Compito da svolgere.
Riporti senza alcuna modifica il passo dell'estratto sulla museificazione delle città che si apre con le parole contenenti "Dalla città, al" e si chiude con "nella propria storia.".

──────── Estratto fornito ────────

Dalla città, al museo, a Disneyworld e ritorno

 
   
Per un modello del consumo culturale 
 
   

 
 
Il Pelourinho è il centro storico di Salvador, la capitale dello Stato brasiliano di Bahia. Sino agli anni Ottanta si trattava di una realtà sociale disastrata, abitata soltanto da malviventi e neri molto poveri. Era assolutamente sconsigliata a tutti i turisti bianchi. Ma i suoi caratteristici edifici di inizio secolo hanno spinto il governatore dello Stato di Bahia a cacciare in maniera violenta i legittimi abitanti del luogo per avviare un’opera di recupero architettonico. Oggi abbiamo una delle più importanti attrazioni turistiche del Sud America, ma anche una realtà in cui si è persa la precedente cultura sociale radicata nella propria storia.
Questo esempio estremo evidenzia ciò che in realtà sta succedendo oggi a tutte le principali città, ma anche a città di medie e piccole dimensioni, che si vanno progressivamente “museificando”. Vi si vive sempre di meno, vi nascono aree private e isole pedonali, vengono aggirate da tangenziali, strade a scorrimento veloce e treni ad alta velocità (quindi, in qualche modo, sono sempre più “escluse”), le vestigia del loro passato sono progressivamente restaurate, illuminate, esposte, valorizzate. Inoltre, come ha sottolineato l’antropologo Marc Augé, “Ogni città, ogni villaggio di creazione non recente rivendica la sua storia, la presenta all’automobilista di passaggio con una serie di pannelli che costituiscono una specie di biglietto da visita. Di fatto questa esplicitazione del contesto storico è assai recente e coincide con una riorganizzazione dello spazio (creazione di deviazioni periurbane, di grandi assi autostradali al di fuori degli agglomerati) che tende, inversamente, a cortocircuitare questo contesto evitando i monumenti che ne sono testimonianza”.
È in atto cioè, da parte della città, un gigantesco sforzo che ha l’obiettivo di compensare un altro processo in corso da tempo di apertura verso l’esterno, dunque di progressiva diffusione sul territorio. Il risultato di questo sforzo è che il centro storico viene, come si è detto, progressivamente “museificato”, quindi in qualche modo trasferisce alla città la “logica conservativa” del museo tradizionale.
Questa logica, non a caso, è nata insieme a quella della biblioteca con la cultura moderna del secolo XIX, cioè con lo svilupparsi della consapevolezza che era necessario cercare di accumulare e conservare ciò che il progresso socioeconomico tendeva inevitabilmente a distruggere. Prima di questo passaggio storico, soprattutto nel XVII secolo, musei e biblioteche erano un fatto privato, singole collezioni frutto di una scelta individuale. Poi, nell’Ottocento, è stata l’intera società, principalmente attraverso lo Stato, che ha sentito la necessità di farsi carico di creare dei luoghi collocati fuori dal tempo dove in qualche modo potessero essere “eternizzate” la storia e la cultura umana per evitare che venissero perse.

──────── Righe archiviate ────────

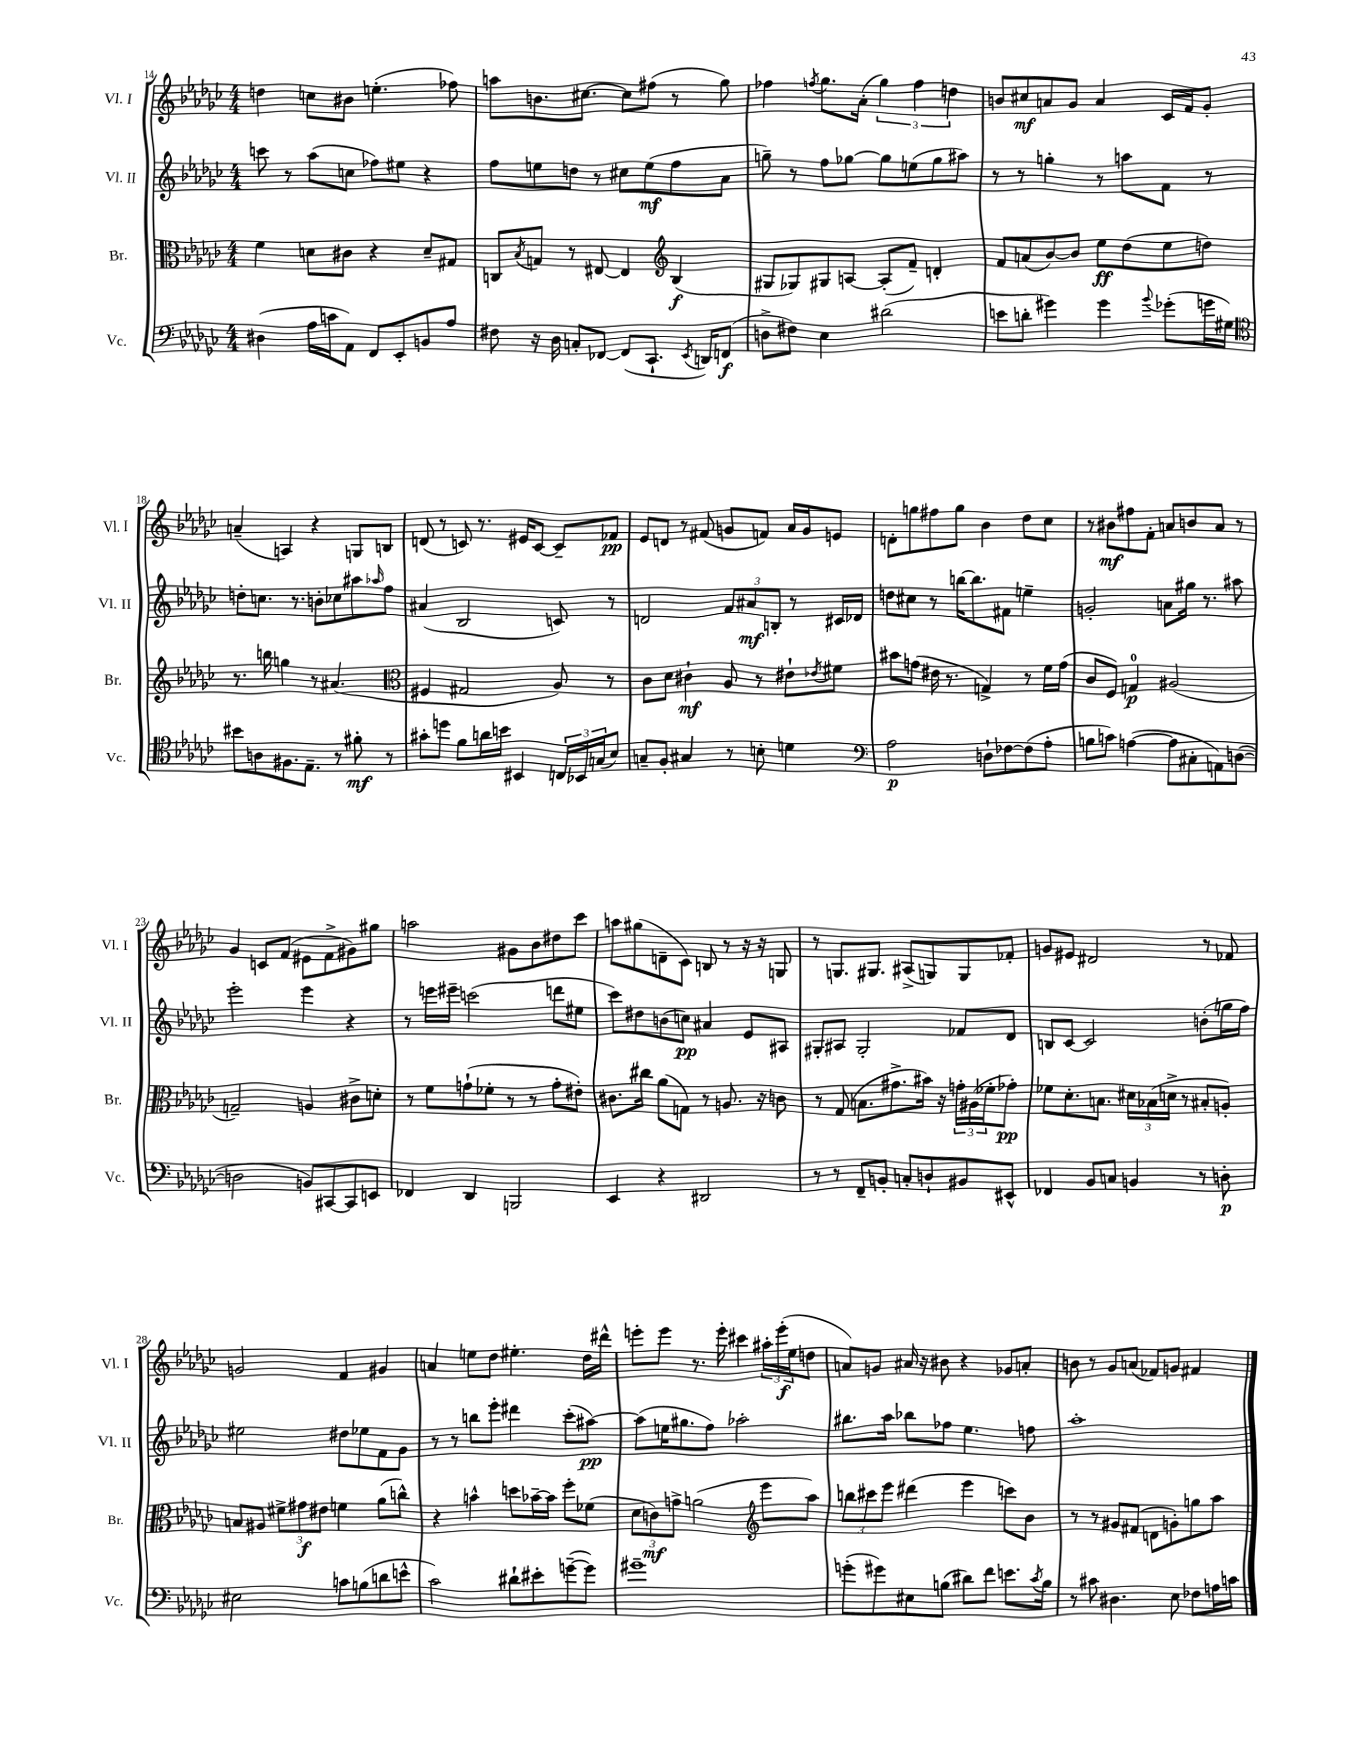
<<
\new StaffGroup <<
\new Staff = "s0" \with { instrumentName = "Vl. I" shortInstrumentName = "Vl. I" } {
    \clef treble \key ges \major \numericTimeSignature \time 4/4
    d''4 c''8 bis'8 e''4.-.( fes''8) |
    a''8 b'8. cis''8.~ cis''8 fis''8( r8 ges''8) |
    fes''4 \acciaccatura { f''8 } ges''8. aes'16-.( \tuplet 3/2 { ges''4) f''4 d''4 } |
    b'8 cis''8\mf a'8 ges'8 a'4 ces'16 f'16 ges'8-. |
    a'4--( a4) r4 g8 b8 |
    d'8( r8 c'8) r8. eis'16 c'8~ c'8-- fes'8\pp |
    ees'8 d'8 r8 fis'8( g'8 f'8) aes'16 g'16 e'8 |
    d'8-. g''8 fis''8 g''8 bes'4 des''8 ces''8 |
    r8 bis'8\mf fis''8 f'8-. a'8 b'8 a'8 r8 |
    ges'4 c'8 f'8( eis'8 f'8-> gis'8) gis''8 |
    a''2 gis'8 bes'8 dis''8 ces'''8 |
    a''8 gis''8( d'8-- ces'8) b8 r8 r16 r16 g8 |
    r8 g8. gis8. ais8->( g8) g8 fes'8-. |
    g'8 eis'8 dis'2 r8 fes'8 |
    g'2 f'4 gis'4 |
    a'4 e''8 des''8 eis''4.-. des''16 dis'''16-^ |
    e'''8-. e'''8 r8. e'''16-. cis'''4 \tuplet 3/2 { ais''16-. e'''16-.\f( ees''16 } d''8 |
    a'8) g'8 ais'16 r16 bis'8 r4 ges'8 a'8-. |
    b'8 r8 ges'8 a'8( fes'8) g'8 fis'4 \bar "|." |
}
\new Staff = "s1" \with { instrumentName = "Vl. II" shortInstrumentName = "Vl. II" } {
    \clef treble \key ges \major \numericTimeSignature \time 4/4
    c'''8 r8 aes''8( c''8 fes''8) eis''8 r4 |
    f''8 e''8 d''8 r8 cis''8 e''8\mf( f''8 aes'8 |
    g''8--) r8 f''8 ges''8~ ges''8 e''8( ges''8 ais''8) |
    r8 r8 g''4-. r8 a''8 f'8 r8 |
    d''8-. c''8. r8. b'8-. ces''8 ais''8 \grace { aes''16 } f''8 |
    ais'4( bes2 c'8) r8 |
    d'2 \tuplet 3/2 { f'8 ais'8\mf b8-. } r8 cis'16 des'16 |
    d''8 cis''8 r8 b''16~ b''8. fis'8 e''4-- |
    g'2-. a'8 gis''16 r8. ais''8 |
    ees'''2-. ees'''4 r4 |
    r8 e'''16 eis'''16-- c'''2( d'''8 eis''8 |
    ces'''8) dis''8 b'8( c''8\pp) ais'4 ees'8 ais8 |
    gis8-. ais8 gis2-. fes'8 des'8 |
    b8 ces'8~ ces'2 b'8-.( g''16 f''16) |
    eis''2 dis''8 ees''8 f'8 ges'8 |
    r8 r8 b''8 ees'''8-. dis'''4 ces'''8-.( ais''8~\pp) |
    ais''8( e''16 gis''8. f''8) aes''2-. |
    bis''8. aes''16 bes''8 fes''8 ees''4. f''8 |
    aes''1-. \bar "|." |
}
\new Staff = "s2" \with { instrumentName = "Br." shortInstrumentName = "Br." } {
    \clef alto \key ges \major \numericTimeSignature \time 4/4
    f'4 d'8 cis'8 r4 d'8-- gis8 |
    c8 \acciaccatura { bes8 } g8 r8 eis8~ eis4 \clef treble bes4\f( |
    gis8 ges8) gis8 a8~ a8-.( f'8--) d'4-. |
    f'8 a'8( bes'8~) bes'8 ees''8\ff des''8( ees''8 d''8) |
    r8. b''16 g''4 r8 ais'4.( |
    \clef alto fis4 gis2 aes8) r8 |
    ces'8 des'8 cis'4-!\mf aes8 r8 eis'8-! \acciaccatura { ees'8 } fis'8 |
    bis'8 g'8( eis'16 r8. g4->) r8 f'16 g'16( |
    ces'8 f8) g4-0\p ais2( |
    g2--) a4 cis'8-> d'8-. |
    r8 f'8 g'8-!( fes'8-. r8 r8 g'8-. eis'8-.) |
    cis'8. cis''16 aes'8( g8) r8 a8. r16 c'8 |
    r8 ges8( b8. gis'8.-> bis'16) r16 \tuplet 3/2 { g'16-. ais16( fes'16-. } ges'8-.\pp) |
    fes'8 des'8.-. b8. \tuplet 3/2 { dis'16 bes16( d'16-> } r8 bis8-. a8-.) |
    b8 ais8 \tuplet 3/2 { fis'8-> gis'8\f eis'8 } f'4 aes'8( c''8-^) |
    r4 b'4-^ d''8 bes'16~-- bes'16 f''8-. fes'8( |
    \tuplet 3/2 { des'8 c'8\mf) g'8-> } a'2( \clef treble ees'''8 aes''8) |
    \tuplet 3/2 { b''8 cis'''8 ees'''8 } dis'''4( ees'''4 c'''8) bes'8 |
    r8 r8 gis'8 fis'8( d'8 g'8-.) g''8 aes''8 \bar "|." |
}
\new Staff = "s3" \with { instrumentName = "Vc." shortInstrumentName = "Vc." } {
    \clef bass \key ges \major \numericTimeSignature \time 4/4
    dis4( aes16 c'16 aes,8) f,8 ees,8-. b,8 aes8 |
    fis8 r16 des16 c8-. fes,8~ fes,8( ces,8.-! \acciaccatura { ees,8 } d,16) f,8\f( |
    d8-> fis8) ees4 dis'2( |
    e'8 d'8-. gis'4) gis'4 \appoggiatura { bes'8 } ges'8-.( g'16 gis16) |
    \clef tenor bis'8 a8 fis8. ees8.-- r8 fis'8-.\mf r8 |
    gis'8-. d''8 f'8 a'16 b'16 bis,4 \tuplet 3/2 { c16 bes,16 g16( } bes8) |
    g8-- f8-. gis4 r8 b8-. d'4 |
    \clef bass aes2\p d8-! fes8~ fes8( aes8-. |
    b8 c'8) a4~( a8 cis8-. a,8) d8~( |
    d2 b,8) cis,8~ cis,8 e,8 |
    fes,4 des,4 b,,2 |
    ees,4 r4 dis,2 |
    r8 r8 f,8-- b,8-. c8-. d8-! bis,8 eis,8-^ |
    fes,4 bes,8 c8 b,4 r8 d8-.\p |
    eis2 c'8 b8( d'8 e'8-^ |
    ces'2) dis'8-! eis'8-. g'8~--( g'8) |
    gis'1-- |
    g'8-.( gis'8) eis8 b8( dis'8) f'8 e'8. \acciaccatura { ces'8 } b16 |
    r8 cis'8 dis4. ees8 fes8 a16 c'16 \bar "|." |
}
>>
>>
\layout { \context { \Score currentBarNumber = #14 } }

────────

Risultato del compito.
Dalla città, al museo, a Disneyworld e ritorno

 
   
Per un modello del consumo culturale 
 
   

 
 
Il Pelourinho è il centro storico di Salvador, la capitale dello Stato brasiliano di Bahia. Sino agli anni Ottanta si trattava di una realtà sociale disastrata, abitata soltanto da malviventi e neri molto poveri. Era assolutamente sconsigliata a tutti i turisti bianchi. Ma i suoi caratteristici edifici di inizio secolo hanno spinto il governatore dello Stato di Bahia a cacciare in maniera violenta i legittimi abitanti del luogo per avviare un’opera di recupero architettonico. Oggi abbiamo una delle più importanti attrazioni turistiche del Sud America, ma anche una realtà in cui si è persa la precedente cultura sociale radicata nella propria storia.